McFadden is about as competitive a person as you’ll ever see on a football field. That kind of mindset will be welcome at St. Andrews University, in Laurinburg, N.C. The NAIA school’s football program is only in its second year and McFadden, a standout linebacker with a considerable nasty streak, can make an imprint on the program’s culture during its formidable days.
“I’m ecstatic,” he said. “I’m ready to get up there and just start working.”
McFadden will major in education, with a focus on either mathematics or social studies. He wants to become a teacher and coach, and knows that mathematics is a daunting subject for many people, which should help his job prospects. McFadden will study and learn and play football in an environment that feels familiar.
“It just reminded me of home, Lewisville,” he said. “The community is involved, everybody on the team loves each other. It was just easy for me.”
Football standout Sanders heads off to Pennsylvania for two years of junior college football at Lackawanna College. The standout running back will play slot receiver or defensive back, and he said he intends to improve his already considerable speed. There will be one clear focus at Lackawanna, though.

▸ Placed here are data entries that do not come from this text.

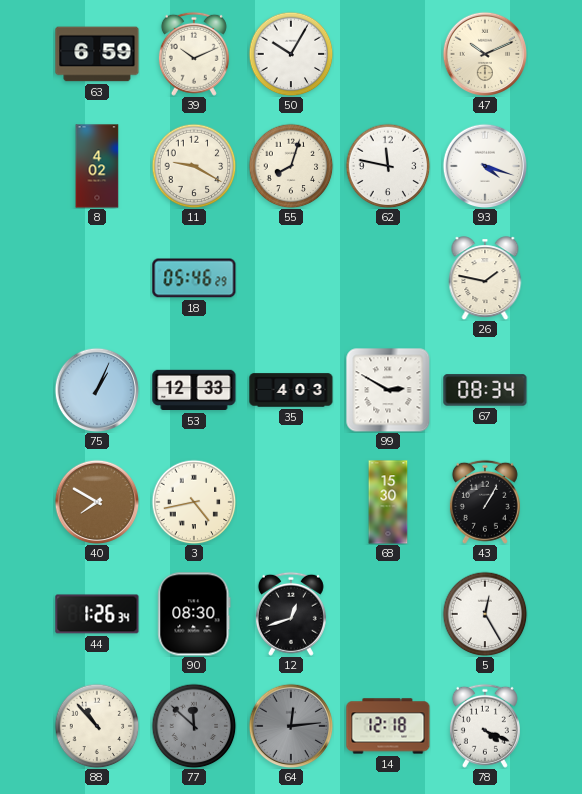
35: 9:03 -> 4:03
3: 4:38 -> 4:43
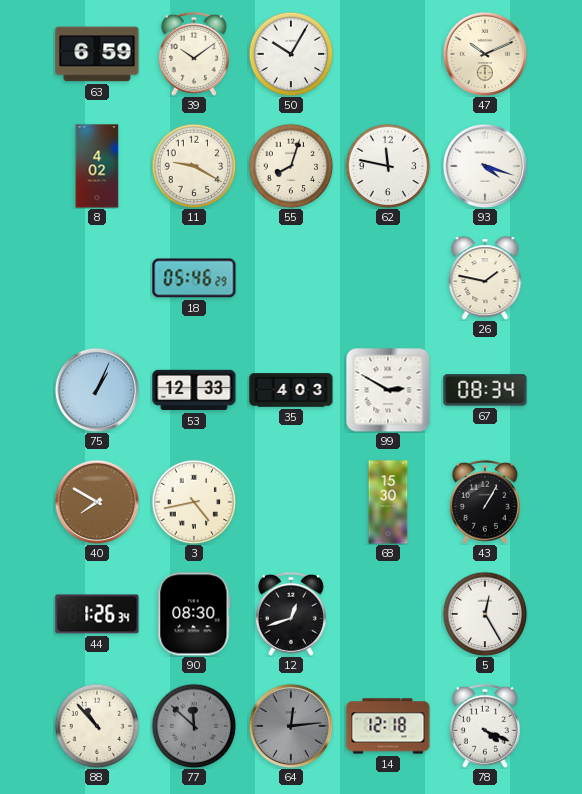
39: 10:11 -> 10:09
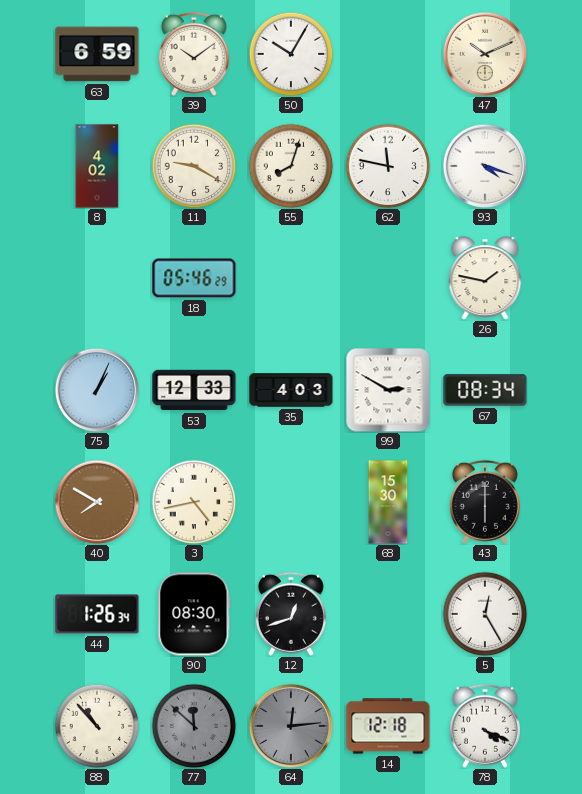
43: 1:05 -> 6:00
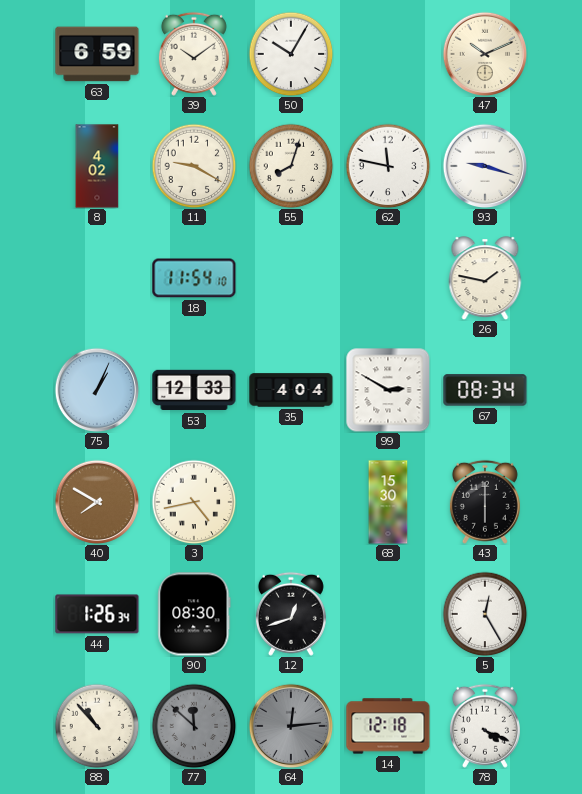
93: 4:18 -> 9:18
18: 05:46 -> 11:54
35: 4:03 -> 4:04
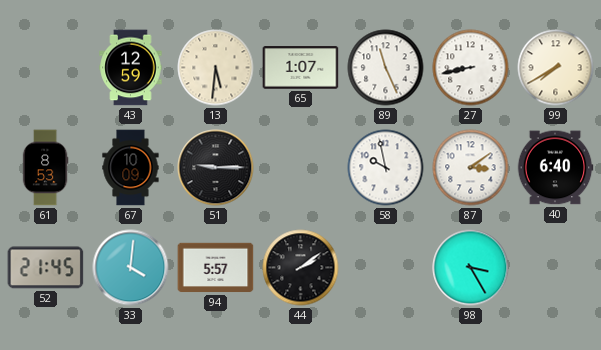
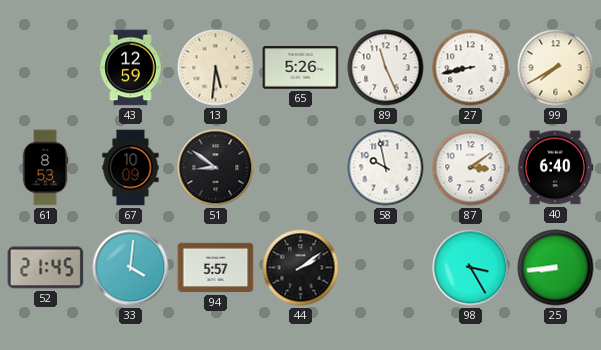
65: 1:07 -> 5:26
51: 9:15 -> 8:51
25: none -> 8:44
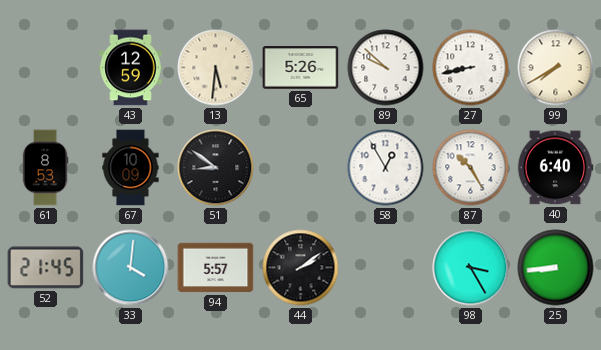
89: 11:26 -> 9:52
58: 9:58 -> 12:55
87: 3:09 -> 10:25
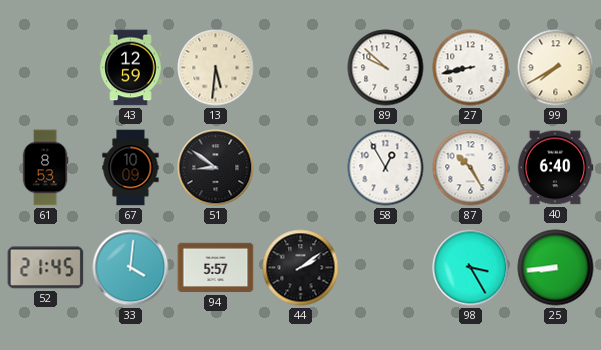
65: 5:26 -> none
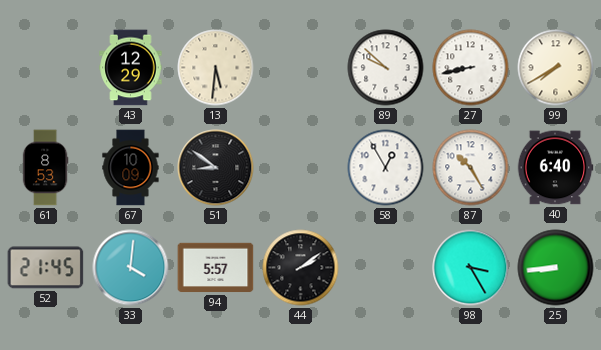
43: 12:59 -> 12:29
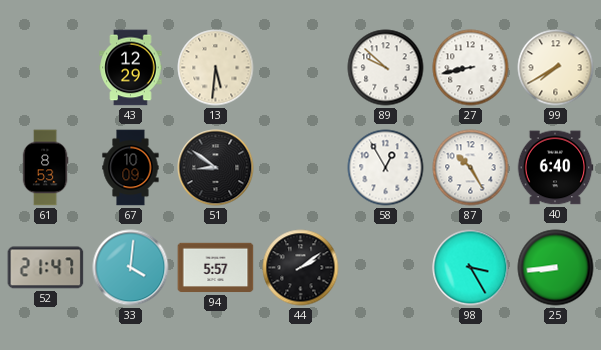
52: 21:45 -> 21:47
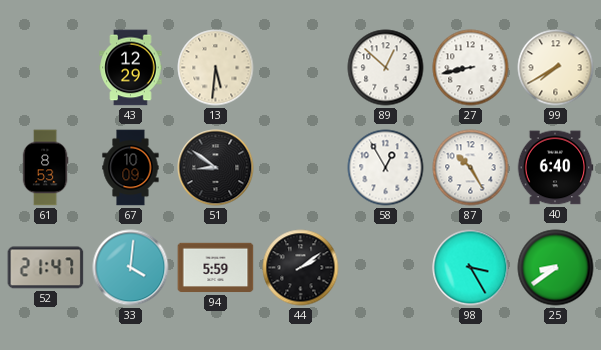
89: 9:52 -> 12:52
94: 5:57 -> 5:59
25: 8:44 -> 8:39
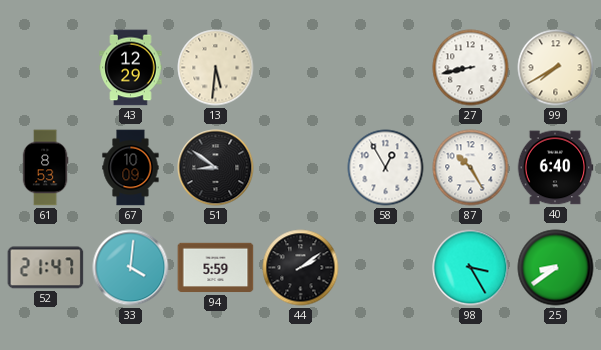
89: 12:52 -> none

“Academics, mostly,” Sanders said. “I like the way they ran things. The way the coaches are set up, they’re not gonna let you slack. That’s what I need, to not be able to slack.”
Sanders, an offensive machine last season for the Lions, had interest from FBS and Division II schools alike. Two years in the juco ranks should shore up his academics and transform him into an FBS recruit in every way. He has family in Pennsylvania and Lackawanna isn’t as far from South Carolina as the Kansas or Iowa junior colleges.
“I still think I’m gonna miss home a little bit, get homesick a little bit,” said Sanders. “But I ain’t coming home.”